Crispy Smashed Potatoes
- 2 pounds new or other *small* waxy potatoes
- 1/2 cup kosher salt
- ⅓ cup extra-virgin olive oil, divided
- Freshly ground black pepper
- ¾ cup sour cream or crème fraiche (omit for Whole30)
- ½ cup mixed tender herbs, such as parsley, dill, cilantro, and/or basil
- Lemon wedges (for serving)
- Place a rack in center of oven; preheat to 450°. Place potatoes in a large pot and cover with water. Add 1/2 cup salt and bring to a boil. Immediately reduce heat to medium-low, bring to a simmer, and cook until potatoes are just cooked through and pierced easily with a fork, about 15 minutes (time will vary depending on the size of your potatoes; be careful not to overcook as they’ll fall apart when smashed). Drain and transfer potatoes to a rimmed baking sheet. Let cool slightly.
- Place another rimmed baking sheet on top, then push down firmly to smash potatoes alternately, use the bottom of a measuring cup to smash each one individually).

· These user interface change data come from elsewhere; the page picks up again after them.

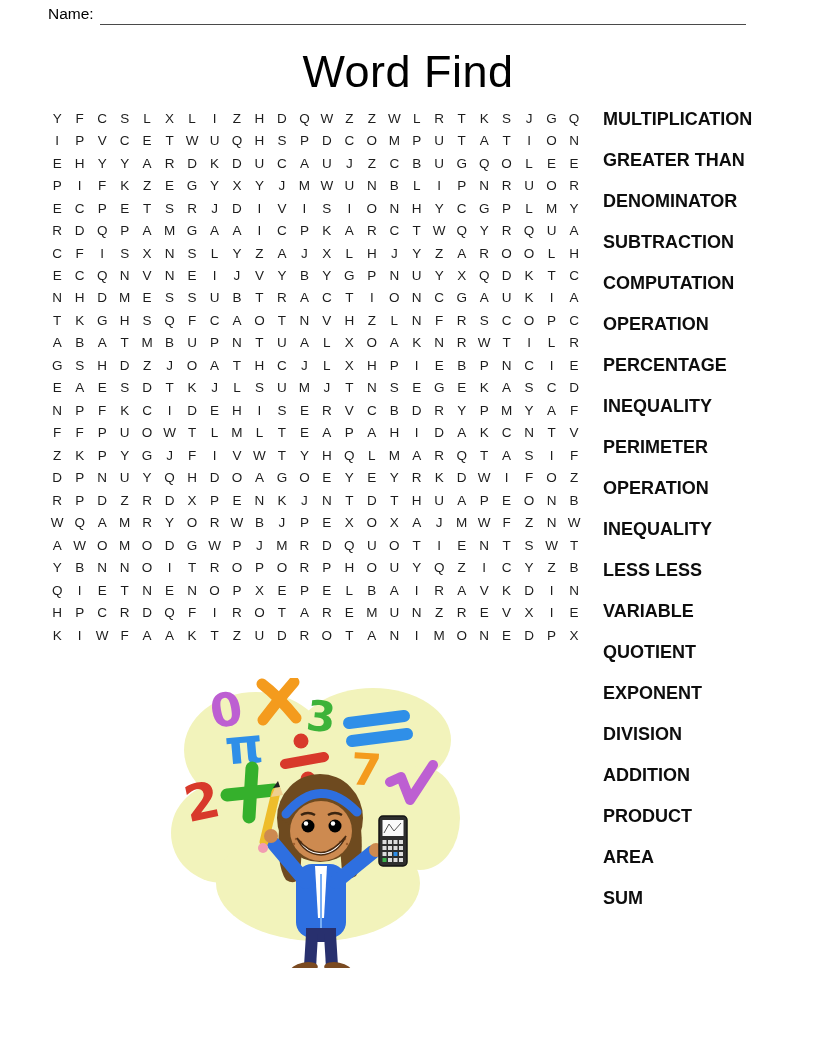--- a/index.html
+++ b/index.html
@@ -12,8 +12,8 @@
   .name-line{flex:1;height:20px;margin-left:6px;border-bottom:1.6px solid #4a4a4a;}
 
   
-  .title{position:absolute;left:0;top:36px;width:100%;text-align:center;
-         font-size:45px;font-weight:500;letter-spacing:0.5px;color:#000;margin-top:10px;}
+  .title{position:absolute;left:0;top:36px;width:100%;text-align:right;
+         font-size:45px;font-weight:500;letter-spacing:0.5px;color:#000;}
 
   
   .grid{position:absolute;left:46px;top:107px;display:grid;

Drizzle ⅓ cup oil over potatoes, then toss to coat; season lightly with salt and black pepper. Roast potatoes until crispy and golden brown, 35–40 minutes.
- If using, spread sour cream on a platter. Top with potatoes. Scatter herbs over the top and serve with lemon wedges.
MONDAY
Fish tacos for the win! I love serving these with a spicy lime crema, but no dairy for me. An easy Whole30 alternative is a drizzle of habanero ranch from Tessemae’s — it’s delicious with crunchy shredded cabbage!
TUESDAY
Lamb keema is total comfort food for me. I’ve been devouring it since high school (thanks to a good friend’s mom). My favorite recipe is from the Bombay Cafe Cookbook by Neela Paniz, but the recipe I linked looks very similar. Serve with red lentil daal.
WEDNESDAY
One of my youngest’s favorite dinners is French dip sandwiches (the photo for this recipe is old and terrible, but I promise the recipe is a keeper!). When I make this on Whole30, I serve over Whole30 mashed potatoes or spaghetti squash — just omit the cheese in that recipe.
THURSDAY
I’m throwing together an easy sheet pan dinner with chicken thighs. My son hasn’t come around to my chicken thigh obsession, so I may throw a couple drumsticks on there too. I’ll toss cauliflower florets, fennel and cherry tomatoes with extra-virgin olive oil and kosher salt. Spread in a single layer on a rimmed sheet pan and roast in a preheated 425 oven for 20 minutes (use convection if you have it). Meanwhile, mix together 1 tablespoon ground cumin, 1 teaspoon paprika, ½ teaspoon ground garlic, 1/4 teaspoon cayenne pepper, ½ teaspoon ground onion, 1 tablespoon kosher salt, freshly ground pepper. Toss the chicken thighs in the spice mixture and a little drizzle of extra-virgin olive oil. Use as many thighs as you’d like, just make sure they aren’t crowded or touching each other. Set the thighs on top of the vegetable mixture and return to the oven for 15 minutes, until internal temp reachers 165. Serve with lemon wedges and garnish with cilantro or parsley.
FRIDAY
It’s an easy night at the grill for us. Make these rib-eye kebabs — for a Whole30 variation, use coconut aminos in the marinade and omit the honey. Add a big Caesar salad on the side (with no cheese).